Getting started with ClusterGraph

version Documentation Status

ClusterGraph is a tool which allows the visualization of the geometric organization of clusters.

It consists of a fully connected graph built on the output of a clustering algorithm, applied to a dataset. Each vertex corresponds to a specific cluster. Two vertices are connected by an edge whose length corresponds to the distance between their respective clusters.

Edges that do not contribute to the geometric organization can subsequently be removed, in order to obtain a simpler visualization.

More information can be found the accompagning paper “ClusterGraph: a new tool for visualization and compression of multidimensional data” arXiv:2411.05443.

ClusterGraph pipeline

Install the package 📦

ClusterGraph is avaliable on pypi and can be installed via the following command

pip install clustergraph

Basic usage

Let X be a dataset, for example points sampled from a circle.

X = np.array([[np.cos(x), np.sin(x)] for x in np.arange(0, 6.3, 0.1)])

We first run a clustering algorithm.

from sklearn.cluster import KMeans

model_KM = KMeans(10, random_state=42)
pred = model_KM.fit_predict(X)
circle

Then we build a ClusterGraph on top of it

import clustergraph.clustergraph as cg
from clustergraph.utils import get_clusters_from_scikit
from clustergraph.plot_graph import draw_graph

cluster_g = cg.ClusterGraph(
    clusters=get_clusters_from_scikit(pred), 
    X=X, 
    metric_clusters="average"
)

# Coloring the graph
cluster_g.color_graph(
    node_color_labels=pred,
    node_palette=cm.get_cmap("tab10"),
)

fig, ax = plt.subplots(figsize=(4, 4))
draw_graph(cluster_g.Graph, ax=ax)
circle full CG
metric_distortion_graph, md = cluster_g.prune_distortion(knn_g=5, score=True)

fig, (ax1, ax2) = plt.subplots(ncols=2, figsize=(8, 4))

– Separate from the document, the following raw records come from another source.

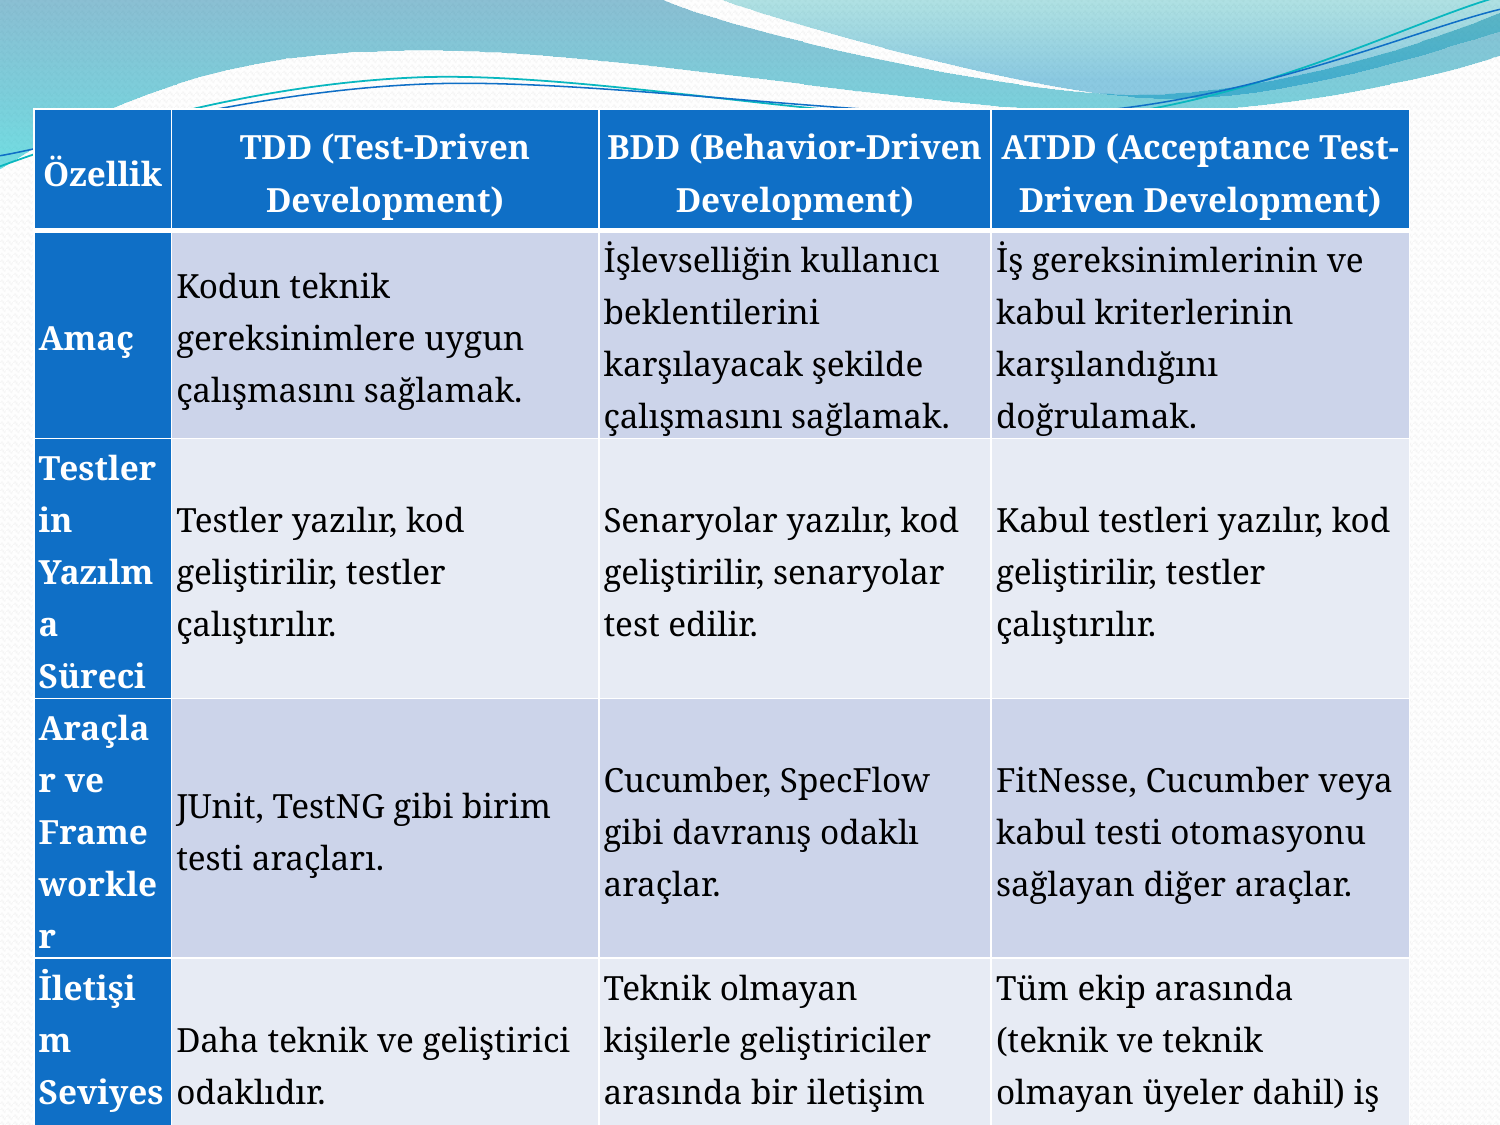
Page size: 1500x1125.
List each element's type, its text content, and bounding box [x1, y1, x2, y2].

table_cell Testlerin Yazılma Süreci [35, 439, 171, 698]
table_cell Tüm ekip arasında (teknik ve teknik olmayan üyeler dahil) iş birliğini artırır. [992, 959, 1409, 1125]
table_cell FitNesse, Cucumber veya kabul testi otomasyonu sağlayan diğer araçlar. [992, 699, 1409, 957]
table_cell İşlevselliğin kullanıcı beklentilerini karşılayacak şekilde çalışmasını sağlamak. [600, 233, 990, 438]
table_cell Kodun teknik gereksinimlere uygun çalışmasını sağlamak. [172, 233, 598, 438]
table_cell Teknik olmayan kişilerle geliştiriciler arasında bir iletişim köprüsü kurar. [600, 959, 990, 1125]
table_cell Araçlar ve Frameworkler [35, 699, 171, 957]
table_cell İletişim Seviyesi [35, 959, 171, 1125]
table_cell Senaryolar yazılır, kod geliştirilir, senaryolar test edilir. [600, 439, 990, 698]
table_cell JUnit, TestNG gibi birim testi araçları. [172, 699, 598, 957]
table_cell İş gereksinimlerinin ve kabul kriterlerinin karşılandığını doğrulamak. [992, 233, 1409, 438]
table_header ATDD (Acceptance Test-Driven Development) [992, 110, 1409, 228]
table_header BDD (Behavior-Driven Development) [600, 110, 990, 228]
table_cell Amaç [35, 233, 171, 438]
table_cell Cucumber, SpecFlow gibi davranış odaklı araçlar. [600, 699, 990, 957]
table_header TDD (Test-Driven Development) [172, 110, 598, 228]
table_header Özellik [35, 110, 171, 228]
table_cell Daha teknik ve geliştirici odaklıdır. [172, 959, 598, 1125]
table_cell Testler yazılır, kod geliştirilir, testler çalıştırılır. [172, 439, 598, 698]
table_cell Kabul testleri yazılır, kod geliştirilir, testler çalıştırılır. [992, 439, 1409, 698]
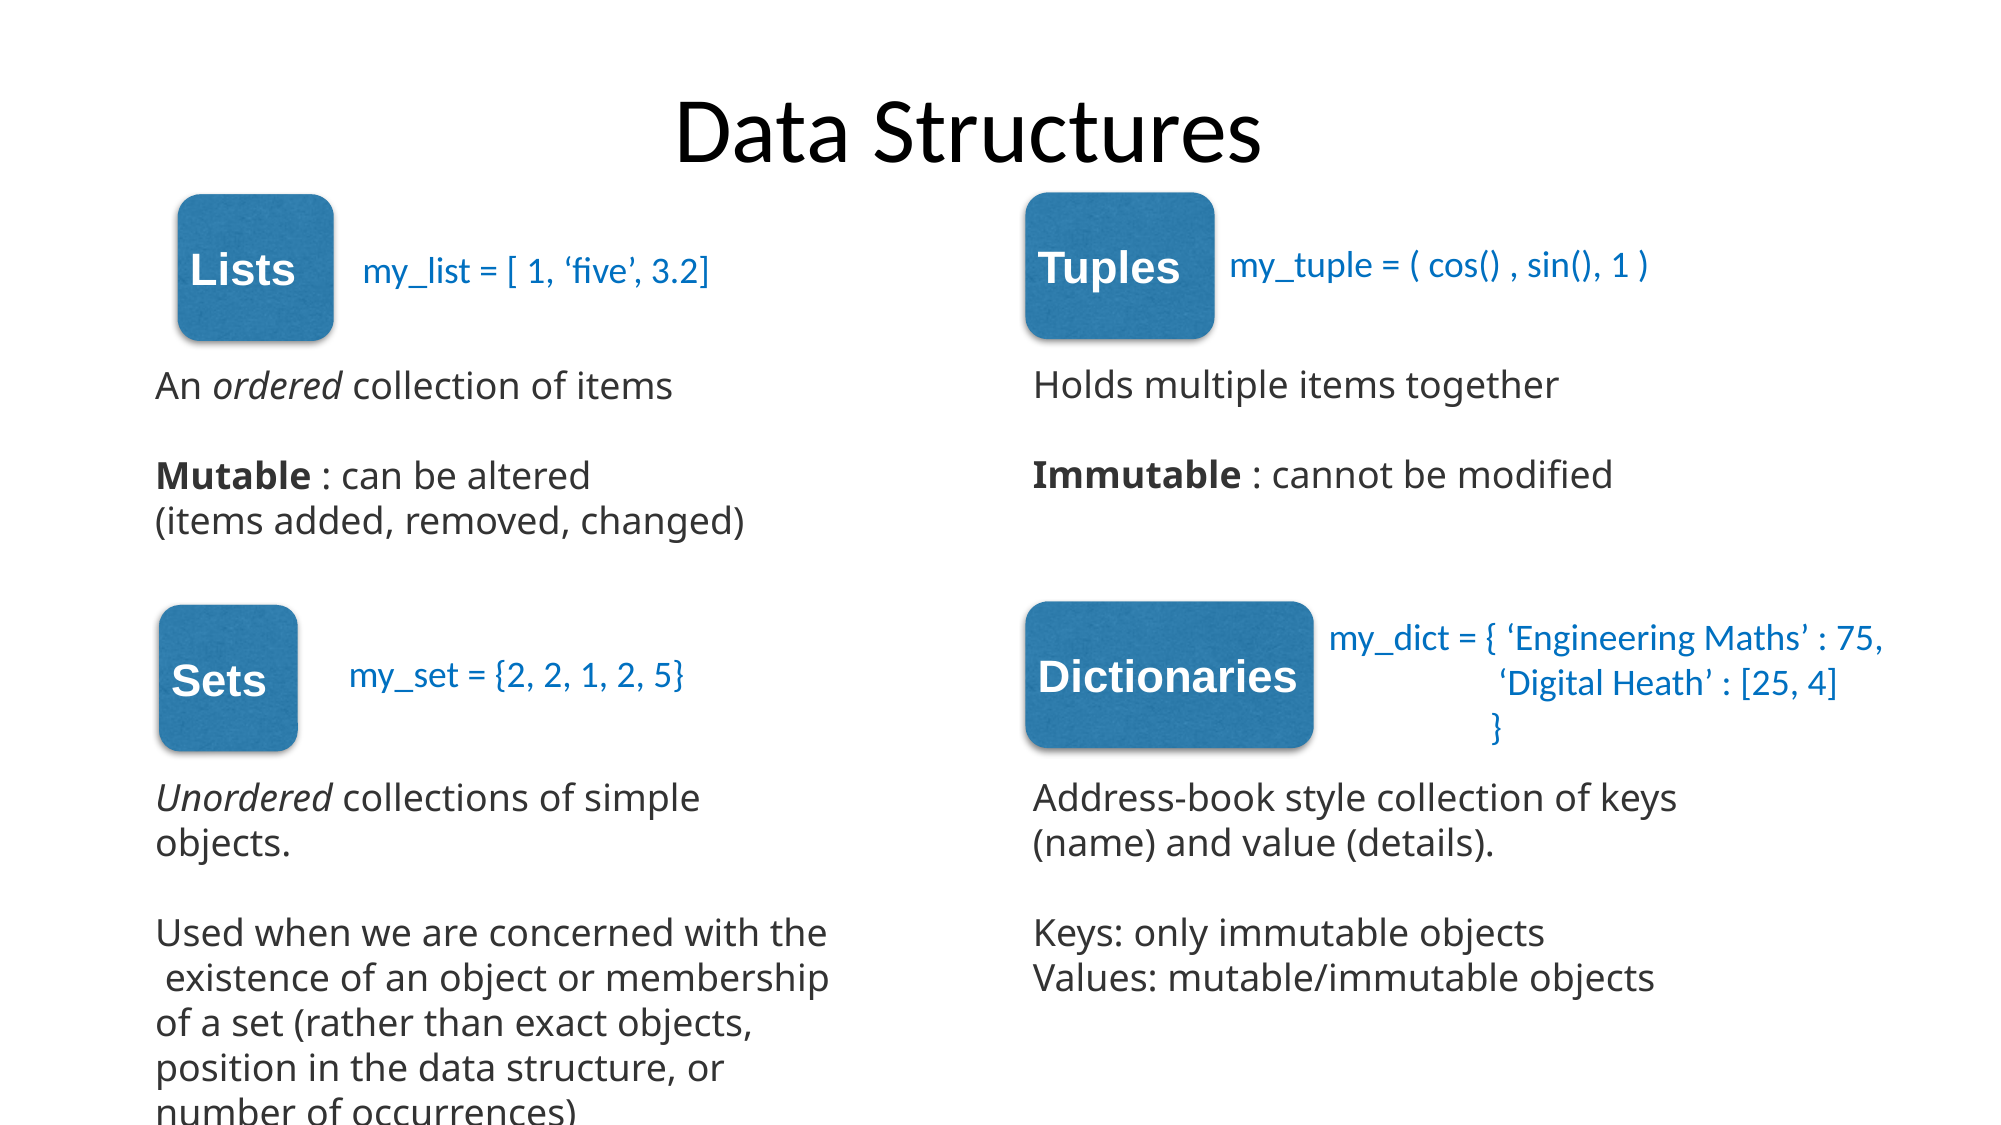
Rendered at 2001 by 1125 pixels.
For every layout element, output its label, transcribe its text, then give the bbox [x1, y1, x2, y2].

text_box my_dict = { ‘Engineering Maths’ : 75, ‘Digital Heath’ : [25, 4] } [1313, 560, 1909, 755]
text_box Dictionaries [1025, 601, 1313, 749]
text_box Tuples [1025, 192, 1215, 340]
text_box Holds multiple items together Immutable : cannot be modified [1018, 353, 1726, 503]
text_box my_list = [ 1, ‘five’, 3.2] [347, 193, 769, 299]
text_box An ordered collection of items Mutable : can be altered (items added, removed, changed) [140, 355, 849, 550]
text_box Data Structures [668, 62, 1271, 187]
text_box Lists [177, 194, 334, 341]
text_box my_set = {2, 2, 1, 2, 5} [333, 598, 929, 703]
text_box Address-book style collection of keys (name) and value (details). Keys: only immutable objects Values: mutable/immutable objects [1018, 766, 1726, 1006]
text_box Unordered collections of simple objects. Used when we are concerned with the existence of an object or membership of a set (rather than exact objects, position in the data structure, or number of occurrences) [140, 766, 849, 1125]
text_box Sets [159, 604, 298, 752]
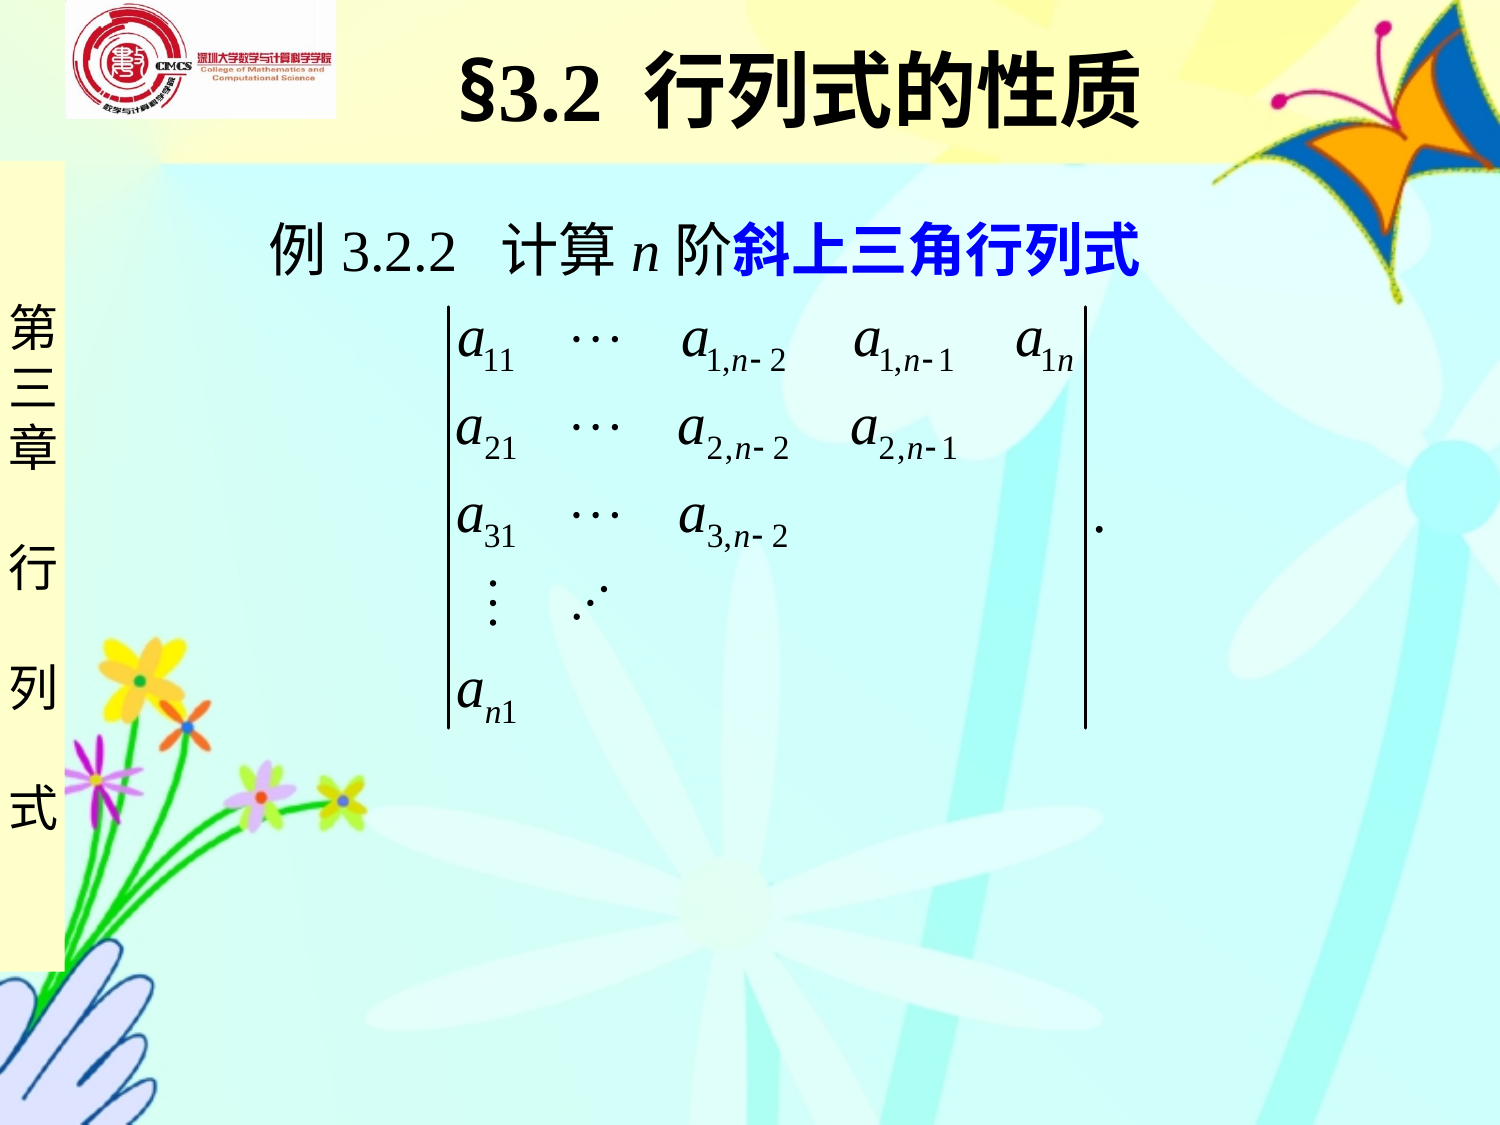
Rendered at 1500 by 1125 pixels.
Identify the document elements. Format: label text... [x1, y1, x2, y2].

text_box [438, 297, 1113, 740]
picture [0, 0, 1500, 1125]
title §3.2 行列式的性质 [442, 0, 1182, 191]
text_box 例3.2.2 计算n阶斜上三角行列式 [136, 184, 1156, 291]
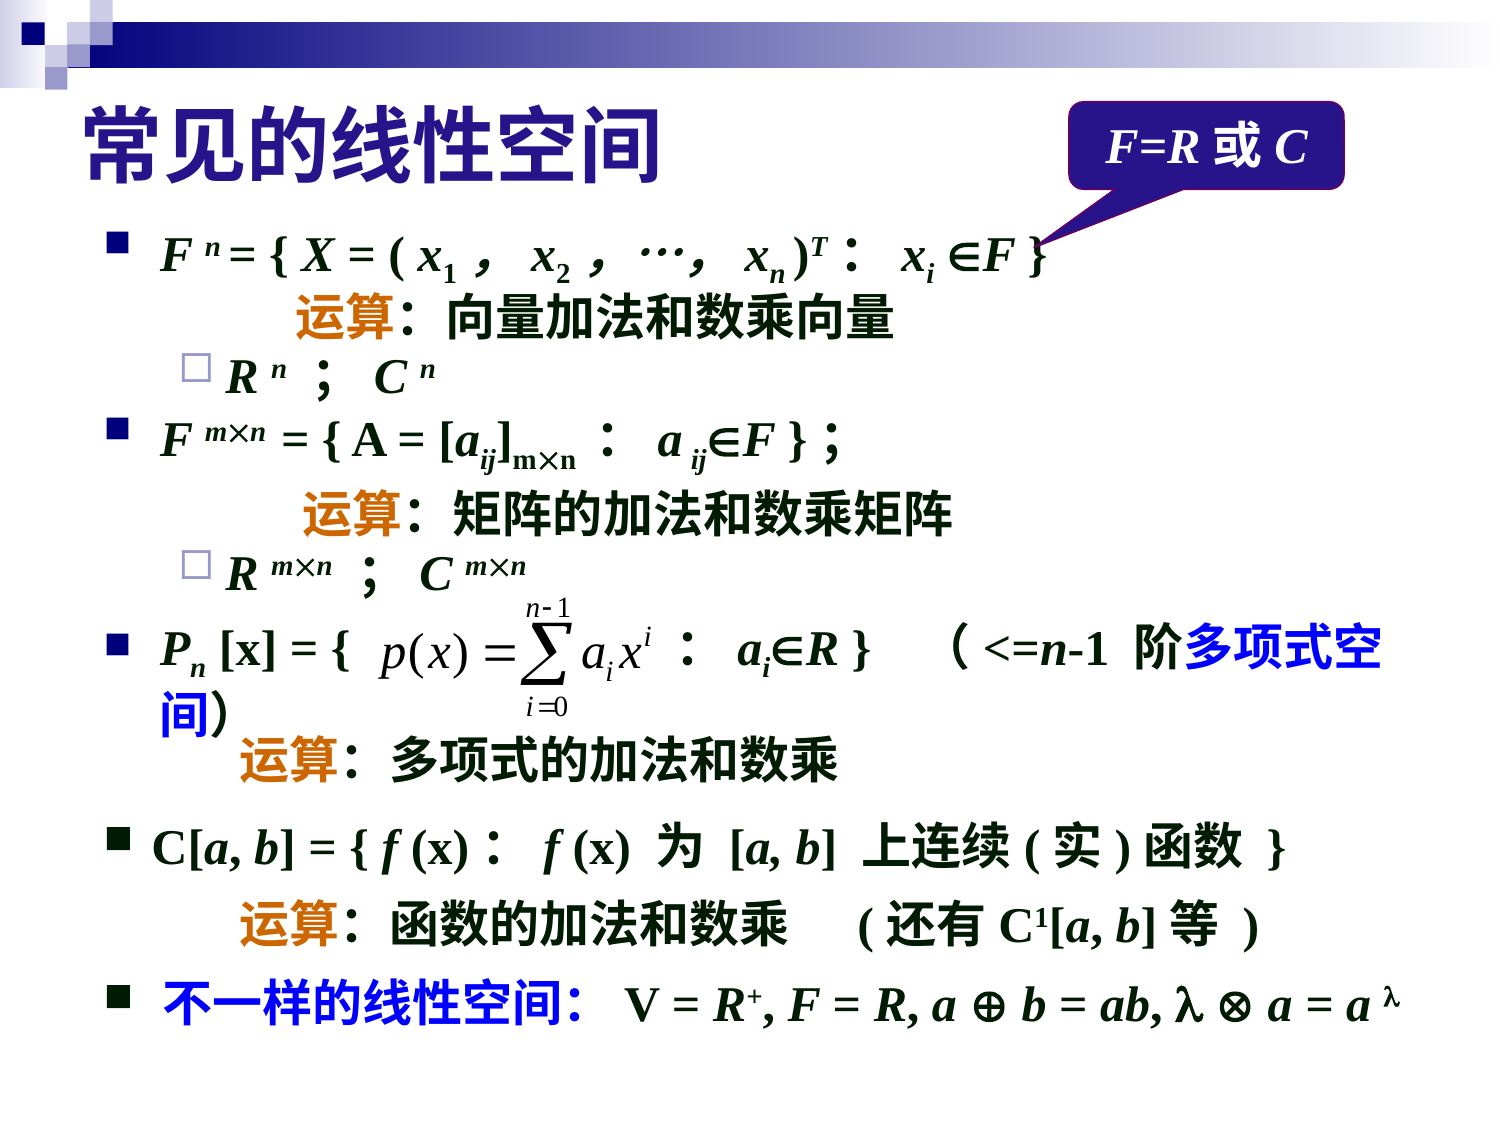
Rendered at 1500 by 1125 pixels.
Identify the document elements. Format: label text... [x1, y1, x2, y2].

title 常见的线性空间 [64, 31, 1415, 256]
text_box 运算：多项式的加法和数乘 C[a, b] = { f (x)：f (x) 为 [a, b] 上连续(实)函数 } 运算：函数的加法和数乘 (还有C1[a, b]等 ) 不一样的线性空间：V = R+, F = R, a  b = ab,   a = a  [88, 727, 1459, 1040]
text_box F=R或C [1033, 101, 1345, 248]
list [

ax1.scatter(range(len(md)), md)
ax1.set_title("Evolution of the metric distortion")
ax1.set_xlabel("Number of edges pruned")

ax2.set_title("Pruned ClusterGraph")
metric_distortion_graph = cluster_g.prune_distortion()
draw_graph(metric_distortion_graph, ax=ax2)
circle pruned CG

For more examples, check out the example notebooks or the documentation.

References

If you find this package useful please cite

Dłotko, P., Gurnari, D., Hallier, M., & Jurek-Loughrey, A. (2024). "ClusterGraph: a new tool for visualization and compression of multidimensional data". arXiv preprint arXiv:2411.05443.